> [DOCUMENT EXCERPT]
A Friend to Everyone Except the Billionaires
How do we become peaceful, active resistance in this less than civil war?
Not far from where I grew up, in what was then a small town in Bucks County Pennsylvania, Quakertown, there was a small white stucco Quaker meetinghouse. We drove by it almost daily, to the library, to get our Book-It pizzas, to thrift stores and grocery outlets and the scattered scary aisles of the Q-Mart. There are few structures I remember as well from nearly 18 years of living in Quakertown, as I remember that Quaker Meetinghouse, built in the 1860s. I never stepped foot in it, I never walked on its property, I never (to my knowledge) even met a Quaker while I was growing up. But, in a sea of Pennsylvania fieldstone farmhouses, white stucco churches, covered bridges, and the suburbia growing up around them, I remember the little stucco building with green shutters, quiet, unassuming, on a tiny side street to the west of downtown.
Growing up in Quakertown, in a state named for Quaker William Penn, in southeastern Pennsylvania, a place proliferated with the anabaptist (Brethren, Amish, Hutterite, every kind of Mennonite, and Quakers too), the lore of pacifism was commonplace to us. We understood the role these kinds of believers took during the history of our country’s most glaring blight: enslavement of people made in God’s image. The underground railroad, religious exemption from the military, a refusal to “take either side” because both sides were complicit, either in direct enslavement (the south) or in profit from enslaved people’s labor (the north), and more. In every way, these peaceful people were anything but passive. They operated vast systems of rescue and recovery, opened their meetinghouses for prayer and makeshift hospitals, and practiced non-violence, even as violence was done to them.
They were known then and now as “The Friends.”
You remember the Quakers too: Susan B. Anthony, Levi Coffin, John Woolman, George Fox, Johns Hopkins, John Greenleaf Whittier, and so many more.
Over the weekend I finished a book called Attensity: A Manifesto of the Attention Liberation Movement. It has no author byline except “The Friends of Attention.” The title and subtitle speak for themselves, but it is the “friends of attention,” I want to talk a little bit about today. Especially one term they spoke about and why I think it’s such a helpful metaphor for those of us who feel captive to the attention economy.

> [WORK TO COMPLETE]
a – Please reproduce the part of the essay between "Not far from" and "west of downtown.", inclusive.
b – Answer these questions from the essay, one per line:
(i) In what decade was the Quakertown meetinghouse built?
(ii) What were the Quakers known as, then and now?
(iii) What byline does the book Attensity carry in place of an author?
The records that come next are separate material from the essay.

> [PROVIDED MATERIAL]
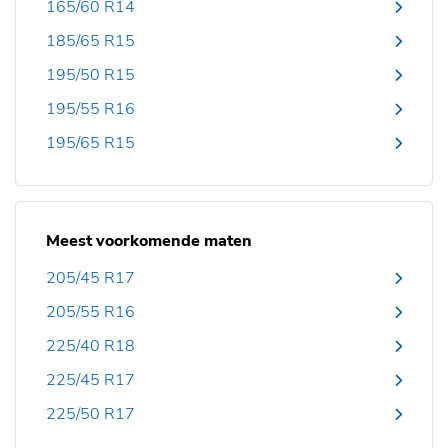
165/60 R14
185/65 R15
195/50 R15
195/55 R16
195/65 R15
Meest voorkomende maten
205/45 R17
205/55 R16
225/40 R18
225/45 R17
225/50 R17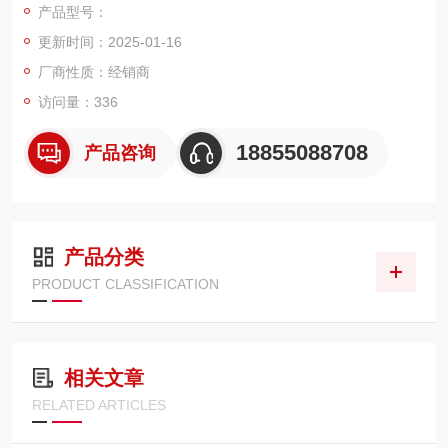
产品型号：
体表面测温。有的端面热电阻安装时由于它的引线与电阻元件是
更新时间：2025-01-16
相连的，所以要将引线与端面热电阻同步转动，这样才确保端面
热电阻在安装中不被人为损坏，但是实际安装过程中难免出现这
厂商性质：经销商
种情况。由于这种情况的出现，瑞科公司加大科研力度研制成功
访问量：336
特殊的端面热电阻，这种端面热电阻在安装时只需要拧外端的螺
丝就可以了，不需要引线与端面热电阻同步转动。 应用： 适合于
18855088708
产品咨询
电厂汽轮机及电机轴瓦或其它机体表面测温。 主要技术参数： 精
度等级：A、B级 公称压力：常压
产品分类
PRODUCT CLASSIFICATION
相关文章
RELATED ARTICLES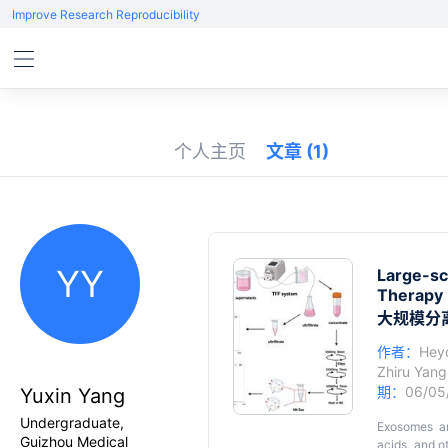
Improve Research Reproducibility
个人主页
文章
(1)
YY
Large-sc
Therapy
大规模分
作者：
Hey
Zhiru Yang
期：
06/05
Yuxin Yang
Undergraduate,
Exosomes are
Guizhou Medical
acids, and o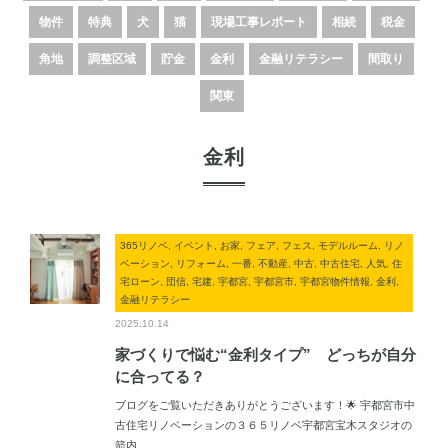
物件
特典
犬
猫
現場工事レポート
相続
税金
角地
調整区域
貯金
金利
金融リテラシー
間取り
関東
金利
365リノベ, イベント, お家, フェア, フェス, モデルルーム, リノ
ベーション, リフォーム, 一番, 不動産, 中古, 中古住宅, 人気, 住
宅ローン, 団信, 宅建, 宇都宮, 宇都宮市, 宇都宮物件情報, 金利,
金融リテラシー
2025.10.14
家づくりで悩む“金利タイプ” どっちが自分
に合ってる？
ブログをご覧いただきありがとうございます！🌟 宇都宮市中
古住宅リノベーションの３６５リノベ宇都宮宝木スタジオの
箭内...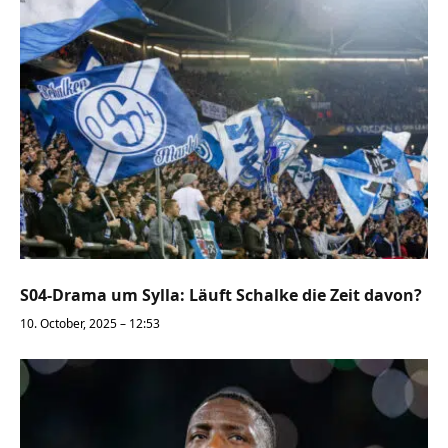
S04-Drama um Sylla: Läuft Schalke die Zeit davon?
10. October, 2025 – 12:53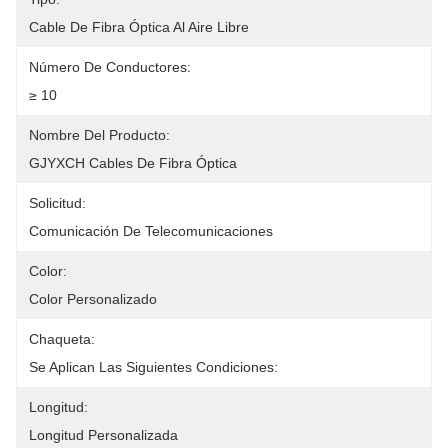
Cable De Fibra Óptica Al Aire Libre
Número De Conductores:
≥ 10
Nombre Del Producto:
GJYXCH Cables De Fibra Óptica
Solicitud:
Comunicación De Telecomunicaciones
Color:
Color Personalizado
Chaqueta:
Se Aplican Las Siguientes Condiciones:
Longitud:
Longitud Personalizada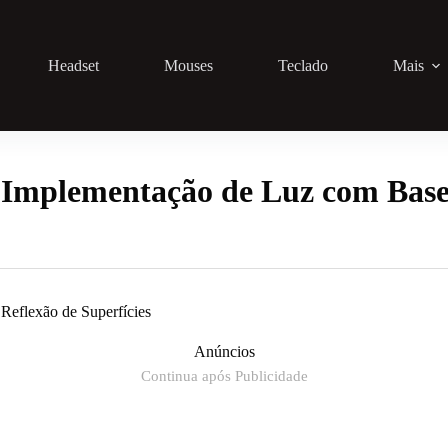
Headset
Mouses
Teclado
Mais
Implementação de Luz com Base
eflexão de Superfícies
Anúncios
Continua após Publicidade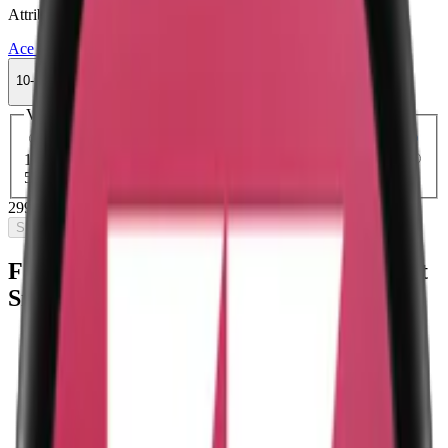
Attribut
Ace X
Blomma
Bär
Delisted
Normal
Slim
Torr Portion
Vitt snus
10-pack
299,90 kr
Slut i lager
Välj antal dosor
1-pack
34,90 kr
34,90 kr
/st
5-pack
149,50 kr
29,90 kr
/st
10-pack
299,90 kr
29,99 kr
/st
30-pack
893,70 kr
29,79 kr
/st
50-pack
1 474,50 kr
29,49 kr
/st
299,90 kr
/
10-pack
Slut i lager
Fakta om Ace X X-Mas Edition Slim Vitt
Snus
Varumärke:
Ace X
Tillverkare:
Ministry of Snus
Snustyp:
vitt snus
Torrhet:
normal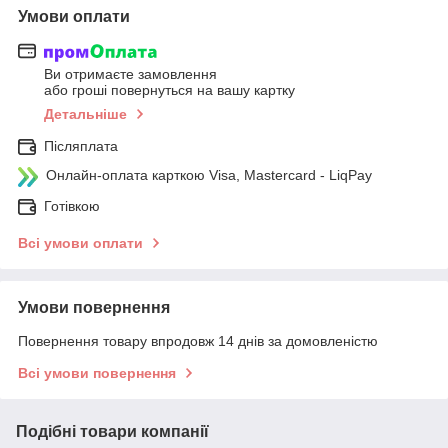
Умови оплати
Ви отримаєте замовлення
або гроші повернуться на вашу картку
Детальніше
Післяплата
Онлайн-оплата карткою Visa, Mastercard - LiqPay
Готівкою
Всі умови оплати
Умови повернення
Повернення товару впродовж 14 днів за домовленістю
Всі умови повернення
Подібні товари компанії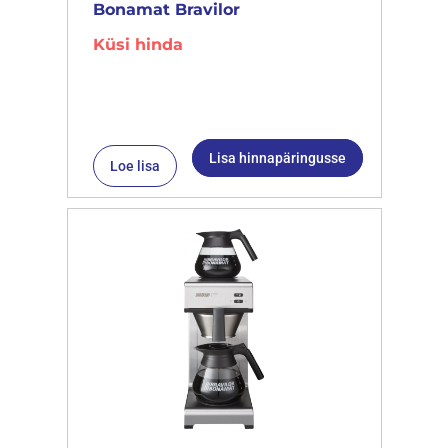
Bonamat Bravilor
Küsi hinda
Lisa hinnapäringusse
Loe lisa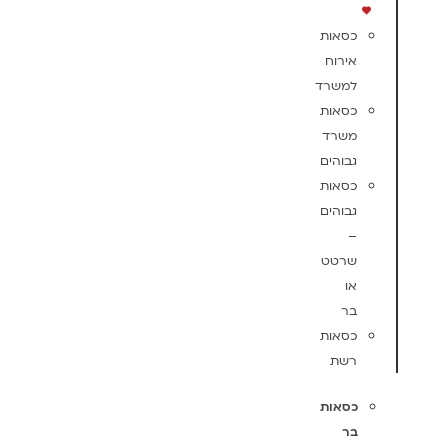
כסאות
אירוח
למשרד
כסאות
משרד
גבוהים
כסאות
גבוהים
–
שרטט
או
בר
כסאות
רשת
כסאות
בר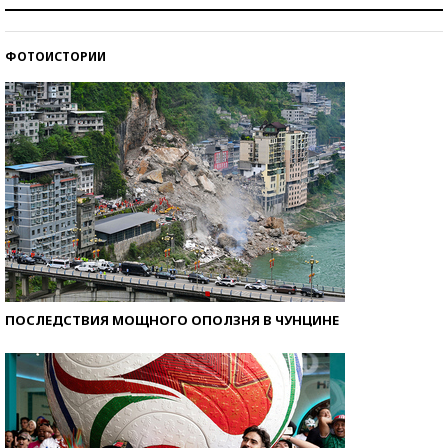
Как защититься от солнца на курорте?
ФОТОИСТОРИИ
Кто изобрел средства связи?
ПОСЛЕДСТВИЯ МОЩНОГО ОПОЛЗНЯ В ЧУНЦИНЕ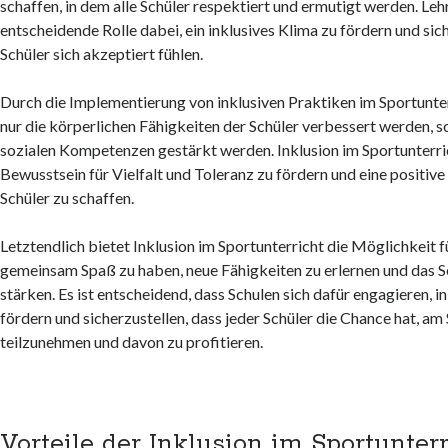
schaffen, in dem alle Schüler respektiert und ermutigt werden. Lehr
entscheidende Rolle dabei, ein inklusives Klima zu fördern und sich
Schüler sich akzeptiert fühlen.
Durch die Implementierung von inklusiven Praktiken im Sportunte
nur die körperlichen Fähigkeiten der Schüler verbessert werden, s
sozialen Kompetenzen gestärkt werden. Inklusion im Sportunterric
Bewusstsein für Vielfalt und Toleranz zu fördern und eine positive 
Schüler zu schaffen.
Letztendlich bietet Inklusion im Sportunterricht die Möglichkeit fü
gemeinsam Spaß zu haben, neue Fähigkeiten zu erlernen und das S
stärken. Es ist entscheidend, dass Schulen sich dafür engagieren, i
fördern und sicherzustellen, dass jeder Schüler die Chance hat, am
teilzunehmen und davon zu profitieren.
Vorteile der Inklusion im Sportunterr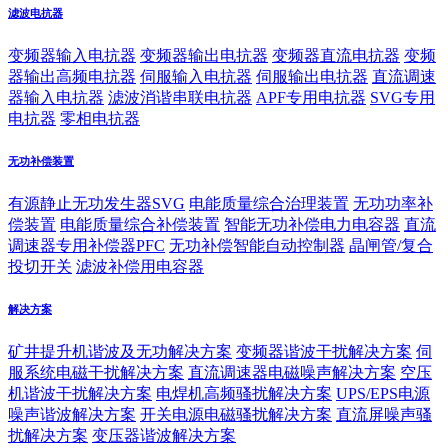
滤波电抗器
变频器输入电抗器
变频器输出电抗器
变频器直流电抗器
变频
器输出高频电抗器
伺服输入电抗器
伺服输出电抗器
直流调速
器输入电抗器
滤波消谐串联电抗器
APF专用电抗器
SVG专用
电抗器
零相电抗器
无功补偿装置
有源静止无功发生器SVG
电能质量综合治理装置
无功功率补
偿装置
电能质量综合补偿装置
智能无功补偿电力电容器
直流
调速器专用补偿器PFC
无功补偿智能自动控制器
晶闸管/复合
投切开关
滤波补偿用电容器
解决方案
矿井提升机谐波及无功解决方案
变频器谐波干扰解决方案
伺
服系统电磁干扰解决方案
直流调速器电磁噪声解决方案
空压
机谐波干扰解决方案
电焊机高频骚扰解决方案
UPS/EPS电源
噪声谐波解决方案
开关电源电磁骚扰解决方案
直流屏噪声骚
扰解决方案
变压器谐波解决方案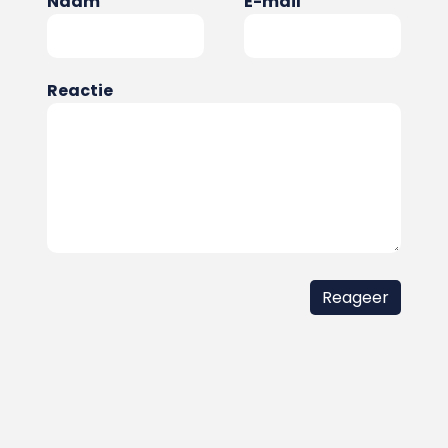
Naam
E-mail
Reactie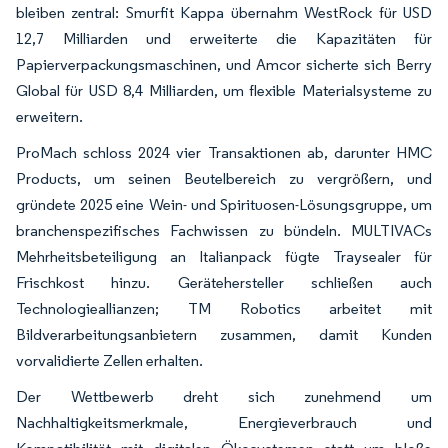
bleiben zentral: Smurfit Kappa übernahm WestRock für USD
12,7 Milliarden und erweiterte die Kapazitäten für
Papierverpackungsmaschinen, und Amcor sicherte sich Berry
Global für USD 8,4 Milliarden, um flexible Materialsysteme zu
erweitern.
ProMach schloss 2024 vier Transaktionen ab, darunter HMC
Products, um seinen Beutelbereich zu vergrößern, und
gründete 2025 eine Wein- und Spirituosen-Lösungsgruppe, um
branchenspezifisches Fachwissen zu bündeln. MULTIVACs
Mehrheitsbeteiligung an Italianpack fügte Traysealer für
Frischkost hinzu. Gerätehersteller schließen auch
Technologieallianzen; TM Robotics arbeitet mit
Bildverarbeitungsanbietern zusammen, damit Kunden
vorvalidierte Zellen erhalten.
Der Wettbewerb dreht sich zunehmend um
Nachhaltigkeitsmerkmale, Energieverbrauch und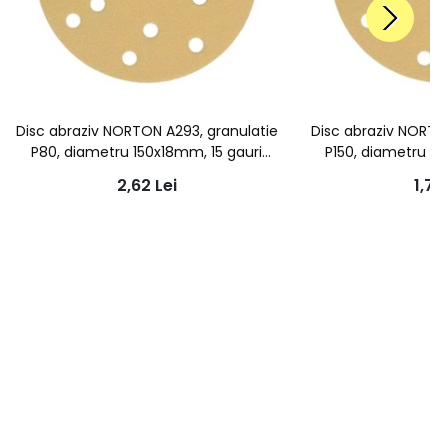
Disc abraziv NORTON A293, granulatie
Disc abraziv NORTO
P80, diametru 150x18mm, 15 gauri
P150, diametru 15
aspiratie
aspir
2,62
Lei
1,79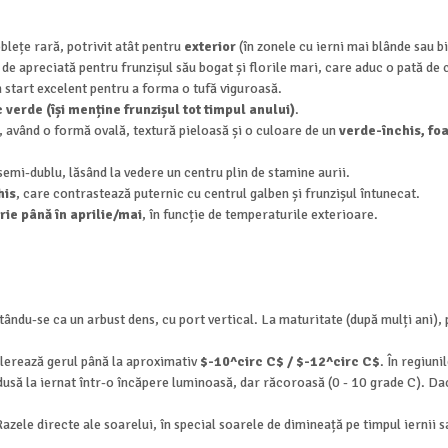
lețe rară, potrivit atât pentru
exterior
(în zonele cu ierni mai blânde sau b
e apreciată pentru frunzișul său bogat și florile mari, care aduc o pată de cu
 start excelent pentru a forma o tufă viguroasă.
 verde (își menține frunzișul tot timpul anului)
.
 având o formă ovală, textură pieloasă și o culoare de un
verde-închis, foa
semi-dublu, lăsând la vedere un centru plin de stamine aurii.
his
, care contrastează puternic cu centrul galben și frunzișul întunecat.
rie până în aprilie/mai
, în funcție de temperaturile exterioare.
ltându-se ca un arbust dens, cu port vertical. La maturitate (după mulți ani),
lerează gerul până la aproximativ
$-10^circ C$ / $-12^circ C$
. În regiun
dusă la iernat într-o încăpere luminoasă, dar răcoroasă (0 - 10 grade C). Da
Razele directe ale soarelui, în special soarele de dimineață pe timpul iernii 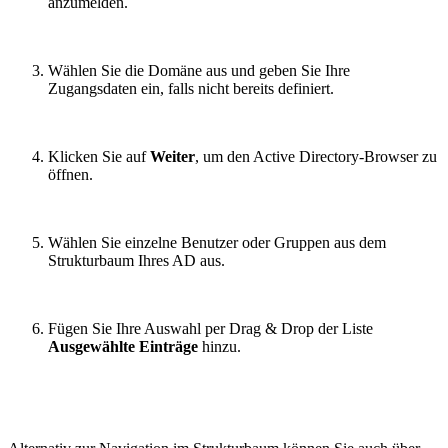
anzumelden.
Wählen Sie die Domäne aus und geben Sie Ihre
Zugangsdaten ein, falls nicht bereits definiert.
Klicken Sie auf
Weiter
, um den Active Directory-Browser zu
öffnen.
Wählen Sie einzelne Benutzer oder Gruppen aus dem
Strukturbaum Ihres AD aus.
Fügen Sie Ihre Auswahl per Drag & Drop der Liste
Ausgewählte Einträge
hinzu.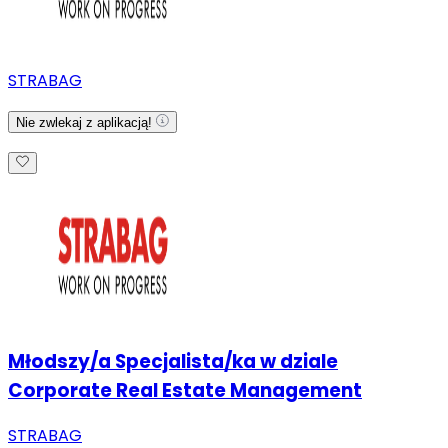
STRABAG
Nie zwlekaj z aplikacją!
Młodszy/a Specjalista/ka w dziale
Corporate Real Estate Management
STRABAG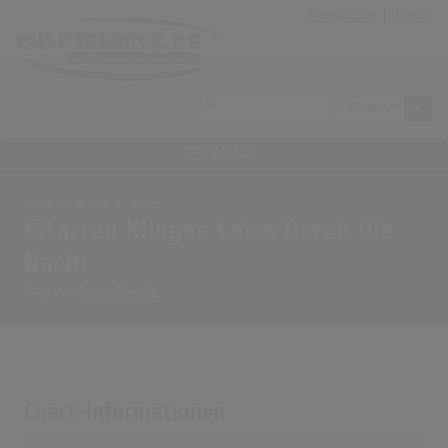
Anmeldung
|
Login
MENÜ
Home
Archiv
Songs
Gitarren Klingen Leise Durch Die
Nacht
Song von
Jimmy Makulis
Chart-Informationen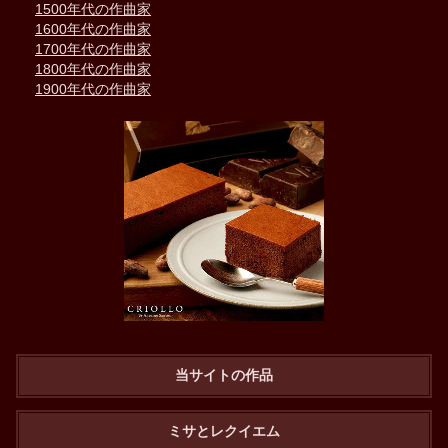
1500年代の作曲家
1600年代の作曲家
1700年代の作曲家
1800年代の作曲家
1900年代の作曲家
当サイトの作品
ミサとレクイエム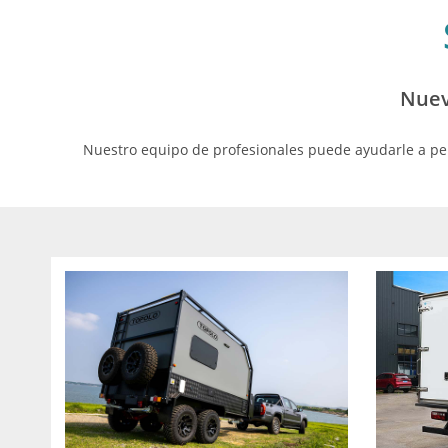
Nuev
Nuestro equipo de profesionales puede ayudarle a pers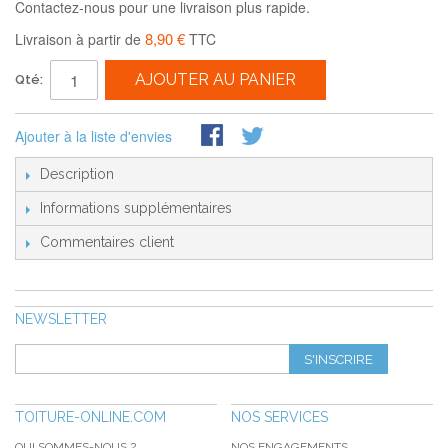
Contactez-nous pour une livraison plus rapide.
8,90 €
Livraison à partir de
TTC
AJOUTER AU PANIER
Qté:
Ajouter à la liste d'envies
Description
Informations supplémentaires
Commentaires client
NEWSLETTER
S'INSCRIRE
TOITURE-ONLINE.COM
NOS SERVICES
QUI SOMMES-NOUS ?
NOS ENGAGEMENTS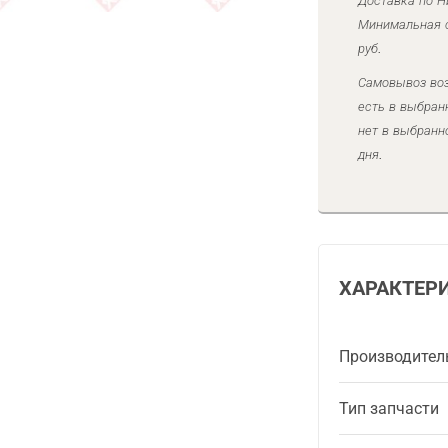
Доставка по Н
Минимальная с
руб.
Самовывоз воз
есть в выбран
нет в выбранн
дня.
ХАРАКТЕР
Производител
Тип запчасти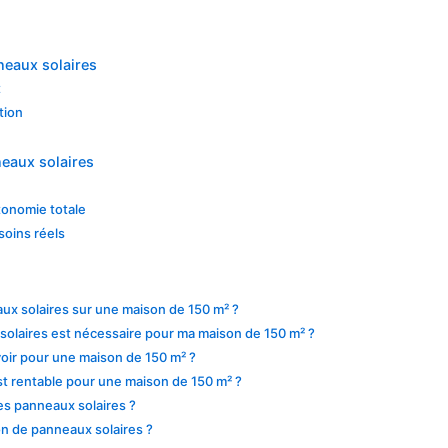
neaux solaires
t
tion
neaux solaires
tonomie totale
soins réels
aux solaires sur une maison de 150 m² ?
olaires est nécessaire pour ma maison de 150 m² ?
voir pour une maison de 150 m² ?
est rentable pour une maison de 150 m² ?
des panneaux solaires ?
tion de panneaux solaires ?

> [OUTPUTS IN ORDER]
a –
Not far from where I grew up, in what was then a small town in Bucks County Pennsylvania, Quakertown, there was a small white stucco Quaker meetinghouse. We drove by it almost daily, to the library, to get our Book-It pizzas, to thrift stores and grocery outlets and the scattered scary aisles of the Q-Mart. There are few structures I remember as well from nearly 18 years of living in Quakertown, as I remember that Quaker Meetinghouse, built in the 1860s. I never stepped foot in it, I never walked on its property, I never (to my knowledge) even met a Quaker while I was growing up. But, in a sea of Pennsylvania fieldstone farmhouses, white stucco churches, covered bridges, and the suburbia growing up around them, I remember the little stucco building with green shutters, quiet, unassuming, on a tiny side street to the west of downtown.

b –
(i) The 1860s
(ii) "The Friends"
(iii) "The Friends of Attention"